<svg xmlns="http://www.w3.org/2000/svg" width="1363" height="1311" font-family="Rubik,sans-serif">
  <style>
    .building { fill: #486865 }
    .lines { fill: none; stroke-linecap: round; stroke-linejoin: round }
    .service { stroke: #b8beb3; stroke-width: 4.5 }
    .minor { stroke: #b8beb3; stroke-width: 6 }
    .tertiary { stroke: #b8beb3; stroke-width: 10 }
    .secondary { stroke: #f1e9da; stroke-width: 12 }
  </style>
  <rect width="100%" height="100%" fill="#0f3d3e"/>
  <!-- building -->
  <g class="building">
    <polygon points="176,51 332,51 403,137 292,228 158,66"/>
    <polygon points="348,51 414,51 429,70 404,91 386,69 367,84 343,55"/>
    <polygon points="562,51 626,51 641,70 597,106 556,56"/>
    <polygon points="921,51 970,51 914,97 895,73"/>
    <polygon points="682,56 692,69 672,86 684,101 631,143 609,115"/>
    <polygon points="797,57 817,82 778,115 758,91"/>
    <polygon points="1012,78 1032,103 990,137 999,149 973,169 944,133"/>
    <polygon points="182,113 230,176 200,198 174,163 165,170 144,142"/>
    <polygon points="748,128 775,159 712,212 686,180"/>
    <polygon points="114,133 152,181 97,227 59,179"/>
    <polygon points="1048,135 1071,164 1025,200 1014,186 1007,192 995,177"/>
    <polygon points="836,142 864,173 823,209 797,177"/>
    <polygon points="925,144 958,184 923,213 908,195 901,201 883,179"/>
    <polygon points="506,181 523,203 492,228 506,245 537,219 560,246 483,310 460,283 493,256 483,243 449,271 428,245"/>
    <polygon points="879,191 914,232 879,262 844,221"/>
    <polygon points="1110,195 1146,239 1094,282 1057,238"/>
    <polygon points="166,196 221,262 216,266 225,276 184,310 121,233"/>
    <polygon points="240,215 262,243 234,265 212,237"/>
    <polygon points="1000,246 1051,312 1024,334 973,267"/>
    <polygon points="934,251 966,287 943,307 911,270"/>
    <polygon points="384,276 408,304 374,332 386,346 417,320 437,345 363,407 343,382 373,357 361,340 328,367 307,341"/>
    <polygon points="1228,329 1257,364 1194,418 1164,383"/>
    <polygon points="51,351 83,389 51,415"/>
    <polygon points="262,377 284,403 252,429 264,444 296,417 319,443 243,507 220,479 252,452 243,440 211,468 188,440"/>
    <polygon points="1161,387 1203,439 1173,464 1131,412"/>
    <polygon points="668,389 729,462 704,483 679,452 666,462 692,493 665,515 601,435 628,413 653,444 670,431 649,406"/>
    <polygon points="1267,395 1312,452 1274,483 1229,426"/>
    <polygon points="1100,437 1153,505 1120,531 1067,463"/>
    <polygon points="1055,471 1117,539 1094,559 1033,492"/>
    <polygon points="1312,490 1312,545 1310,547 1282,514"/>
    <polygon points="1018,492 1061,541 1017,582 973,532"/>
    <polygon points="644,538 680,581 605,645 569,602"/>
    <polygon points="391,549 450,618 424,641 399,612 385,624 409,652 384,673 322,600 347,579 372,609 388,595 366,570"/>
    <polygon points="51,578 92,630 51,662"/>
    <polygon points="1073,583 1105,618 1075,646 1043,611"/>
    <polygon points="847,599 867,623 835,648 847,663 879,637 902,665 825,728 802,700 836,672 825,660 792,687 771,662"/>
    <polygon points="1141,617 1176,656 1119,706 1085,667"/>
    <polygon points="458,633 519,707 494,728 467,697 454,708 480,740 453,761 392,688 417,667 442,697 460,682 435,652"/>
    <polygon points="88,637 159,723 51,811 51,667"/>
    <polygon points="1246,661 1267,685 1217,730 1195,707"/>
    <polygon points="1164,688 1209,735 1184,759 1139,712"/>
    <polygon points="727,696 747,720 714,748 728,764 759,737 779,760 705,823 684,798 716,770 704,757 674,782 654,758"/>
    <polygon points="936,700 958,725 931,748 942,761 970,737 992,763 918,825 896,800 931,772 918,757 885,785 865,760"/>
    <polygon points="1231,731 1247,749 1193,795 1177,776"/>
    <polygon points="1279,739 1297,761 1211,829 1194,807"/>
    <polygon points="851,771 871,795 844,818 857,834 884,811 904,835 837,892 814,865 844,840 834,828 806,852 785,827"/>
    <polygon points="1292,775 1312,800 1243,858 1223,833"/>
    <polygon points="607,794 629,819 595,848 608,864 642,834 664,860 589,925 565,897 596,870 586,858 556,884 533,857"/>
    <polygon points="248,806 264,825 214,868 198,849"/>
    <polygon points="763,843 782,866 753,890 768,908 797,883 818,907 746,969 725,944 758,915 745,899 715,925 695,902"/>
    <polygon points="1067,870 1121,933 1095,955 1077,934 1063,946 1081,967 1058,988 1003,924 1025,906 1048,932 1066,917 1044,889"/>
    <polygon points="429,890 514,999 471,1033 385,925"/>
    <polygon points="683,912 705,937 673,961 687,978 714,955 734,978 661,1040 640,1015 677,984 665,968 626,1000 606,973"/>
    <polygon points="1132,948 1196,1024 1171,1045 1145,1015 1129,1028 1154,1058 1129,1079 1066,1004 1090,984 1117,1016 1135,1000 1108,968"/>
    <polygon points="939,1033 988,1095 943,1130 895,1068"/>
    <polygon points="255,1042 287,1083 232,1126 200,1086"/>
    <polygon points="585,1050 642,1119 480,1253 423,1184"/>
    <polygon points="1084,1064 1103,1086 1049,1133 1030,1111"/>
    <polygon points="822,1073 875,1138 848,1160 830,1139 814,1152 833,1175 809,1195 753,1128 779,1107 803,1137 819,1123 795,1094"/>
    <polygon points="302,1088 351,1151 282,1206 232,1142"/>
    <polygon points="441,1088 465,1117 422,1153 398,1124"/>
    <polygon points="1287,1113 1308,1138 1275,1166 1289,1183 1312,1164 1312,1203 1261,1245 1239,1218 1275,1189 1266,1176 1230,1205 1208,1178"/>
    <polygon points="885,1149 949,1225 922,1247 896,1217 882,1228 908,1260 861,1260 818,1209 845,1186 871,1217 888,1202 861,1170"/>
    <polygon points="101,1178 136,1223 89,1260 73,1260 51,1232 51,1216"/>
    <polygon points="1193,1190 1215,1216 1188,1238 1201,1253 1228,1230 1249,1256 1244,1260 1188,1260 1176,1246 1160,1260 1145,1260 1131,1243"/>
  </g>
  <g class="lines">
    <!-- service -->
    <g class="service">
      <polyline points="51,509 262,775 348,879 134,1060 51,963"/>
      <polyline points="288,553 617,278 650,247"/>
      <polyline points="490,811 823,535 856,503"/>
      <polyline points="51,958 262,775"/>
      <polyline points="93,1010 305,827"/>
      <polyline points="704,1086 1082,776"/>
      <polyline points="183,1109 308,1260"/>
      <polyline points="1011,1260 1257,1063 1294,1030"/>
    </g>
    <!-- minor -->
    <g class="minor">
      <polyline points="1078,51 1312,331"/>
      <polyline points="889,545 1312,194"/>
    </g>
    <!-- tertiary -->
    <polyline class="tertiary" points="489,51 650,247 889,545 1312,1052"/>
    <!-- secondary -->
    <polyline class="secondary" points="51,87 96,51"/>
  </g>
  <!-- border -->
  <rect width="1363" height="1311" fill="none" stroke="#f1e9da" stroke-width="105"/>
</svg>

#### What is required:
Once you have counted every line above that contains the string "lines", give that number and nothing more.

#### Solution to this problem:
2